In der stalinistischen UdSSR war die Erinnerung an die große Hungersnot ein großes Tabu. Für die Bewohner*innen der betroffenen Gebiete blieb die schmerzliche Erinnerung aber lebendig. Doch die These vom Genozid des Staates UdSSR am ukrainischen Volk wurde erst lange nach Ende des Zweiten Weltkrieges durch nationalistische Exilukrainer*innen geprägt. Etwa ab den 1970ern kam die Wortneuschöpfung „Holodomor“ auf.

Zum „Holodomor“-Begriff

Dieser Begriff wurde lange Zeit nur von extrem rechten Kräften verwendet. Seit der Jahrtausendwende ging der Begriff in den allgemeinen Sprachgebrauch über. Nach und nach erließen Staaten Parlaments-Resolutionen, die die wissenschaftlich nicht klar belegbare Genozid-These übernahmen; darunter Australien, das bis heute seinen eigenen Genozid an den Abogines leugnet.

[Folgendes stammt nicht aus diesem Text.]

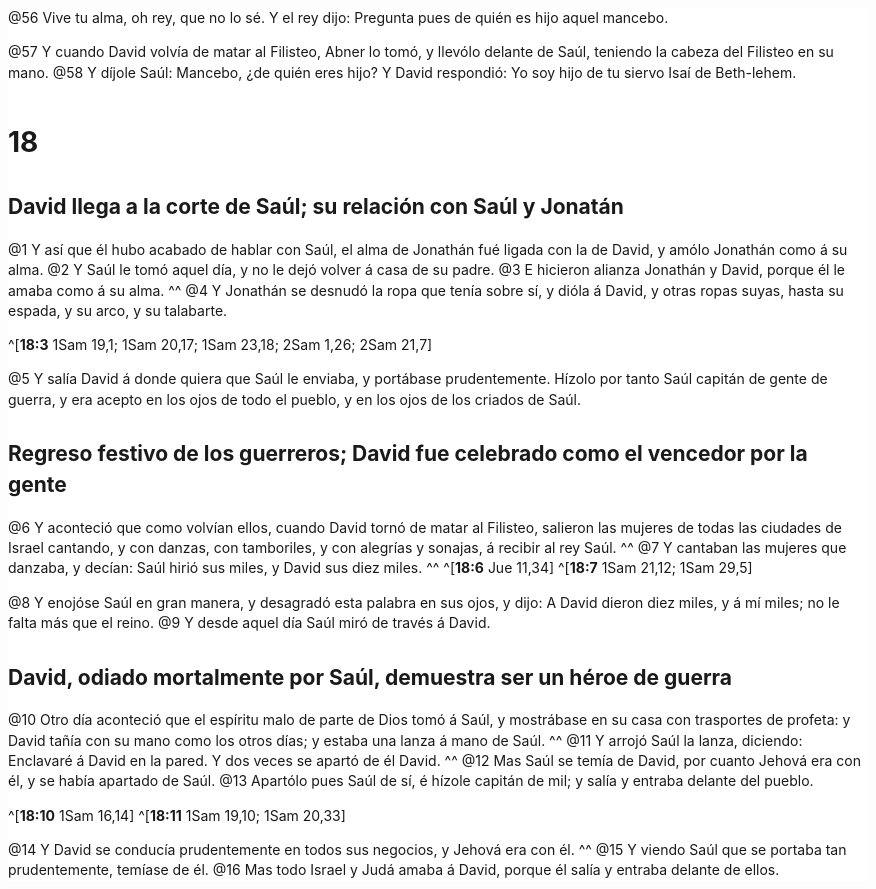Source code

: @56 Vive tu alma, oh rey, que no lo sé. Y el rey dijo: Pregunta pues de quién es hijo aquel mancebo. 

@57 Y cuando David volvía de matar al Filisteo, Abner lo tomó, y llevólo delante de Saúl, teniendo la cabeza del Filisteo en su mano. @58 Y díjole Saúl: Mancebo, ¿de quién eres hijo? Y David respondió: Yo soy hijo de tu siervo Isaí de Beth-lehem. 

# 18 
## David llega a la corte de Saúl; su relación con Saúl y Jonatán
@1 Y así que él hubo acabado de hablar con Saúl, el alma de Jonathán fué ligada con la de David, y amólo Jonathán como á su alma. @2 Y Saúl le tomó aquel día, y no le dejó volver á casa de su padre. @3 E hicieron alianza Jonathán y David, porque él le amaba como á su alma. ^^ @4 Y Jonathán se desnudó la ropa que tenía sobre sí, y dióla á David, y otras ropas suyas, hasta su espada, y su arco, y su talabarte. 

^[**18:3** 1Sam 19,1; 1Sam 20,17; 1Sam 23,18; 2Sam 1,26; 2Sam 21,7]

@5 Y salía David á donde quiera que Saúl le enviaba, y portábase prudentemente. Hízolo por tanto Saúl capitán de gente de guerra, y era acepto en los ojos de todo el pueblo, y en los ojos de los criados de Saúl. 


## Regreso festivo de los guerreros; David fue celebrado como el vencedor por la gente
@6 Y aconteció que como volvían ellos, cuando David tornó de matar al Filisteo, salieron las mujeres de todas las ciudades de Israel cantando, y con danzas, con tamboriles, y con alegrías y sonajas, á recibir al rey Saúl. ^^ @7 Y cantaban las mujeres que danzaba, y decían: Saúl hirió sus miles, y David sus diez miles. 
^^ 
^[**18:6** Jue 11,34] ^[**18:7** 1Sam 21,12; 1Sam 29,5]

@8 Y enojóse Saúl en gran manera, y desagradó esta palabra en sus ojos, y dijo: A David dieron diez miles, y á mí miles; no le falta más que el reino. @9 Y desde aquel día Saúl miró de través á David. 


## David, odiado mortalmente por Saúl, demuestra ser un héroe de guerra
@10 Otro día aconteció que el espíritu malo de parte de Dios tomó á Saúl, y mostrábase en su casa con trasportes de profeta: y David tañía con su mano como los otros días; y estaba una lanza á mano de Saúl. ^^ @11 Y arrojó Saúl la lanza, diciendo: Enclavaré á David en la pared. Y dos veces se apartó de él David. ^^ @12 Mas Saúl se temía de David, por cuanto Jehová era con él, y se había apartado de Saúl. @13 Apartólo pues Saúl de sí, é hízole capitán de mil; y salía y entraba delante del pueblo. 

^[**18:10** 1Sam 16,14] ^[**18:11** 1Sam 19,10; 1Sam 20,33]

@14 Y David se conducía prudentemente en todos sus negocios, y Jehová era con él. ^^ @15 Y viendo Saúl que se portaba tan prudentemente, temíase de él. @16 Mas todo Israel y Judá amaba á David, porque él salía y entraba delante de ellos.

Der israelische Staat lehnt es bis heute ab, den „Holodomor“ als Genozid anzuerkennen, weil das den Holocaust an Europas Jüd*innen relativiert. Deutschland hielt sich bis 2022 auch zurück. Angesichts der Nazi-Verbrechen, des Holocausts und den Verbrechen gegen die Sowjetunion wollte man nicht in den Geruch der Relativierung und des Geschichtsrevisionismus kommen. Doch dieses Tabu ist jetzt gefallen, dem Ukraine-Krieg „sei Dank“. Unter dem Beifall des ukrainischen Ex-Botschafters Melnyk, der die Beteiligung seines Helden Bandera am Holocaust leugnet, wurde vom selben Bundestag, der sich bis 2019 weigerte, den deutschen Genozid an den Herero und Name auf dem Gebiet des heutigen Namibia anzuerkennen und bis heute keine Entschädigungen dafür zahlen will, beschlossen, dass die UdSSR die Ukrainer*innen absichtlich verhungern ließ, eben weil sie Ukrainer*in waren. Die Bundestagsresolution schreckt nicht davor zurück, den „Holodomor“ in einem Atemzug mit dem Massaker von Babyn Jar und der Aushungerung Leningrads zu nennen. Diese Geschichtsklitterung zur Förderung einer militaristische außenpolitischen Agenda stellt politisch eine neue Qualität dar.

Lesehinweise: Barbara Falk: Sowjetische Städte in der Hungersnot 1932/33, Köln 2005; Felix Wemheuer: Der Große Hunger. Hungersnöte unter Stalin und Mao, Berlin 2012.